> [Page text]:
####

Photographed in 1996 is
As we approach local government elections, much of the talk will turn to the importance of voting – and approaches to development at the local level.
More and more people these days talk about bottom-up development.
It was ordinary people who built the mass struggles against apartheid. But we can trace many of our problems in post-apartheid South Africa to a lack of commitment to meaningful, participatory, bottom-up development – despite having the legal and other provisions in place.
People have been protesting against top-down development with even more vigour. But elites have often struggled to grasp this and have tended to label much of this anger at the exclusion of ordinary people as “service delivery” protests.
South Africans’ demand for a bottom-up and democratic approach to development has, for many years, had a wider international resonance. Development specialists have taken a critical look at top-down approaches and advocated more democratic models.
Innovative participatory approaches in places such as Bolivia, Porto Allegre in Brazil, Kerala in India and Naga City in the Philippines are cited as evidence for the effectiveness of bottom-up models of social planning.
United States President Barack Obama spoke about bottom-up development during his election campaign several years ago. His campaign for the Democratic Party nomination often eschewed corporate support in favour of a grass-roots-up campaign. The fact that he was able to win the Democratic nomination on the back of the work of people in community organisations is testament to the power of people.
Increasingly, technocratic, top-down development is being questioned and investigated more critically and the flaws of such a developmental approach are fast being exposed.
In recent years, Kerala was known to have extreme poverty, malnutrition and high infant mortality rates. Later, when the state embarked on a model that was participatory and bottom-up, Kerala made mind-boggling progress. Today, it has social development indicators that are comparable with Western Europe and North America.
With an academic interest in participatory governance, I have sat in on conferences around the world where entire segments of the conference have been dedicated to “participatory governance”. In Madagascar, where I attended a development conference two weeks ago, participatory governance is high up on the civil society agenda.
One begins to think that there just may be hope for a solid challenge to the technocratic, top-down approach to dealing with peoples’ development.
When it comes to bottom-up development, there are encouraging and fascinating models from India, Bangladesh, Brazil, Philippines and Mexico – and we have our own story to tell.
South Africa has all the legislative and constitutive provisions in place, but we are not seeing a truly bottom-up development. In principle, we are world leaders; in practice, we are way behind many countries.
It is a sad fact that in our country, despite all the good laws, opportunities are very seldom created for affected groups to obtain information on a proposed policy process, to reflect on proposals and options, articulate preferred options and mandate representatives to speak on their behalf, with measures created for accountability and feedback.
It is an equally sad fact that very often poor people’s movements have faced considerable repression when they try to access information and processes that are theirs by right in terms of law and policy.

####

> [Information given]:
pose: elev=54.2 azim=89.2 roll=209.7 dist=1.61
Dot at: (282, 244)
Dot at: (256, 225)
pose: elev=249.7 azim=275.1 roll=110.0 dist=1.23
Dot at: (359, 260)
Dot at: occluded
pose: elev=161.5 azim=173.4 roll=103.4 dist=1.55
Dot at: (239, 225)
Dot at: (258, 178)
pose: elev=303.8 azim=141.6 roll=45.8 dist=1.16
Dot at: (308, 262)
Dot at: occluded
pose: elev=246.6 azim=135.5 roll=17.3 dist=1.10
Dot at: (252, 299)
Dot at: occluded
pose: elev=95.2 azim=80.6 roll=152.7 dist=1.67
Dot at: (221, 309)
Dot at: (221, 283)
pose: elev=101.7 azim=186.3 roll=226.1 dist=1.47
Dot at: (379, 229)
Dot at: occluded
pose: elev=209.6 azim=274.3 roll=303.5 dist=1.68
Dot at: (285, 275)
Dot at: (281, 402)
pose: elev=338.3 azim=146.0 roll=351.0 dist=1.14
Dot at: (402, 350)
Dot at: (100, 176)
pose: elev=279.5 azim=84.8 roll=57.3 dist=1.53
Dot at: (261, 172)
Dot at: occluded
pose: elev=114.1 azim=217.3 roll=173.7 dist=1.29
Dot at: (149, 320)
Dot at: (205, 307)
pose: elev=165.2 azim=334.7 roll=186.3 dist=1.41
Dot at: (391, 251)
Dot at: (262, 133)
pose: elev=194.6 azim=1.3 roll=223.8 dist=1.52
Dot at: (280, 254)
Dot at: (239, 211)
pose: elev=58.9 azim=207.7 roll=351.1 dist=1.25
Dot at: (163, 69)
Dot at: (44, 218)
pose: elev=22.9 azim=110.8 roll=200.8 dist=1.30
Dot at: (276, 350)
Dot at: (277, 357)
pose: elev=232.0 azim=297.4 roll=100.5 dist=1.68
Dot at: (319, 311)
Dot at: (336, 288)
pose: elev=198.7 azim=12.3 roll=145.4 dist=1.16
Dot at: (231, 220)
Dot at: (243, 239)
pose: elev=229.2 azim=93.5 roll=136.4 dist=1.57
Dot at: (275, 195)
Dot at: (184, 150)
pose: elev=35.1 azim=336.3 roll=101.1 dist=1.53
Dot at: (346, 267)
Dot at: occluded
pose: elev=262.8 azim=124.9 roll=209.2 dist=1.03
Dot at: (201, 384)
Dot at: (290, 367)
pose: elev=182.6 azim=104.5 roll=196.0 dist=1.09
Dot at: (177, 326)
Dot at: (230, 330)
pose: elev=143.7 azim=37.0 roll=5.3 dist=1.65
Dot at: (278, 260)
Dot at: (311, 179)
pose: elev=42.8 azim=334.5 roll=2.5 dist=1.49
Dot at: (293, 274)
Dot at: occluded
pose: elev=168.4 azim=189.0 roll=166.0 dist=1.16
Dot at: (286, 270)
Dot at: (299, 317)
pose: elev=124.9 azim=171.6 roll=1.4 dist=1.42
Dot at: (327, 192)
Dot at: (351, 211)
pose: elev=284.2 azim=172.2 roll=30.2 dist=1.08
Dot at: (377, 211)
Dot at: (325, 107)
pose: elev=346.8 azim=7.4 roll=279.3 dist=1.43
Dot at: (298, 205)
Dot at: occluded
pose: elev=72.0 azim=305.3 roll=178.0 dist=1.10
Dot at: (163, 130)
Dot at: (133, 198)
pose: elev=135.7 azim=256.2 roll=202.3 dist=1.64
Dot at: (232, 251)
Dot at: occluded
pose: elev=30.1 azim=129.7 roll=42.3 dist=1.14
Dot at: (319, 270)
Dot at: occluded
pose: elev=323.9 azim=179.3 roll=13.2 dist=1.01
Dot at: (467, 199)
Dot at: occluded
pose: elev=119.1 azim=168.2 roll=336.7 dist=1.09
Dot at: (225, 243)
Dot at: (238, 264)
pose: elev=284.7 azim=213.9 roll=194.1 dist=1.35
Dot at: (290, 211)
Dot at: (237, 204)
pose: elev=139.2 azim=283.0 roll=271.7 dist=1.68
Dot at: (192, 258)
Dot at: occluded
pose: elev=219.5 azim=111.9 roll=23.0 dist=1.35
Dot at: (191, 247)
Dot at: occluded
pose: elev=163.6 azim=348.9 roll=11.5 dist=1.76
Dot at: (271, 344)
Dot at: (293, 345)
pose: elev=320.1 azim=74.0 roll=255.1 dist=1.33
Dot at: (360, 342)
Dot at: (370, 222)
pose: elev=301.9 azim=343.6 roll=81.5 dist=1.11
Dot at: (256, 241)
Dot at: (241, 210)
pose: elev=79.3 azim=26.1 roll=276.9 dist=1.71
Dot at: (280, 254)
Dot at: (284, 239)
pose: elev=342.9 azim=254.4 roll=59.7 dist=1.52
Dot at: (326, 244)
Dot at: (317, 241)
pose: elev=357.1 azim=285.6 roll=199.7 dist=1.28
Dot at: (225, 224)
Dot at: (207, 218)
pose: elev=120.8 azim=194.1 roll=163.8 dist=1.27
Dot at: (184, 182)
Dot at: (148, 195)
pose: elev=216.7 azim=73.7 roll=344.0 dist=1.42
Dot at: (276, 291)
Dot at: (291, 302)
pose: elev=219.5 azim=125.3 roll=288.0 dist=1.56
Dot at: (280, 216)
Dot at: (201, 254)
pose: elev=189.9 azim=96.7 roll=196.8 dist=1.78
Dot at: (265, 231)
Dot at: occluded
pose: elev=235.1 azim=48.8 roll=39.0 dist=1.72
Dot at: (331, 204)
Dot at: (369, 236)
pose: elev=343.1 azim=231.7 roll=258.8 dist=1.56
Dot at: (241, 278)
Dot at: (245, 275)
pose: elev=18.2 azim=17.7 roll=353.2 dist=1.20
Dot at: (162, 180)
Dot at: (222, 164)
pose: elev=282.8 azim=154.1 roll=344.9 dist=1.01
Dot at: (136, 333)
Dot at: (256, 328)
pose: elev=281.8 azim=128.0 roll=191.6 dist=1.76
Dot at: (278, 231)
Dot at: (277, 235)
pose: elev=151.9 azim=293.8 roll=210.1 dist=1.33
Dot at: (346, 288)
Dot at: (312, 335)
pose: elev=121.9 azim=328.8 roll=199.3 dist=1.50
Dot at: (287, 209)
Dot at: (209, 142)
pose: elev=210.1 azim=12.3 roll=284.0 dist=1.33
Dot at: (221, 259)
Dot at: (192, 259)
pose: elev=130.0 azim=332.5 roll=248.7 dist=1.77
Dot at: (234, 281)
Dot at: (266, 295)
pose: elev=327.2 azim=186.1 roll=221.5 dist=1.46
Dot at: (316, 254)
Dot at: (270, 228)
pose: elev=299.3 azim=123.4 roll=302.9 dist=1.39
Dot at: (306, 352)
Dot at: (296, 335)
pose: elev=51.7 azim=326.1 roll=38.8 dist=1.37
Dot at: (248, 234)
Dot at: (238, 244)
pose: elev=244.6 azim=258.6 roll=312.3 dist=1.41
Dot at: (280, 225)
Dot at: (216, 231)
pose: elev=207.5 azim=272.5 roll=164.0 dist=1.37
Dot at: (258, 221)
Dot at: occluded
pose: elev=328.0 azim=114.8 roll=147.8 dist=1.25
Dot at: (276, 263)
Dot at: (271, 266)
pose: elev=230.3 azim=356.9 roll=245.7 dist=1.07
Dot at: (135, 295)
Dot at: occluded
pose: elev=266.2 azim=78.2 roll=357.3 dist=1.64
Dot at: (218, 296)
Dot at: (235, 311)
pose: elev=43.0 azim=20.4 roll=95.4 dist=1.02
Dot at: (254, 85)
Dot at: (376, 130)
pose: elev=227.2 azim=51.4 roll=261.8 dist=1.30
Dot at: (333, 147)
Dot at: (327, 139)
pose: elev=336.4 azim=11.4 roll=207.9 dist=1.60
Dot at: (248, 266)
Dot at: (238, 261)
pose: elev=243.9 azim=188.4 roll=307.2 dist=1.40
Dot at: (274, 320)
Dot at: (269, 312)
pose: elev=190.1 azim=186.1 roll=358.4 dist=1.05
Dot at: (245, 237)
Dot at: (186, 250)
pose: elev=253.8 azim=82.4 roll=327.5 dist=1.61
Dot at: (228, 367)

####

> [Tasks to carry out]:
1 – In the piece on bottom-up development, why is Obama's winning of the Democratic nomination called a testament to the power of people? Answer in one to three sentences.
2 – Retype the part of the bottom-up development piece from "United States President" to "power of people.".
Nothing in the listing matters for this work.

> [Results of the tasks]:
1 – He won the nomination on the back of the work of people in community organizations. His campaign often passed up corporate support in favor of a grass-roots-up effort.

2 –
United States President Barack Obama spoke about bottom-up development during his election campaign several years ago. His campaign for the Democratic Party nomination often eschewed corporate support in favour of a grass-roots-up campaign. The fact that he was able to win the Democratic nomination on the back of the work of people in community organisations is testament to the power of people.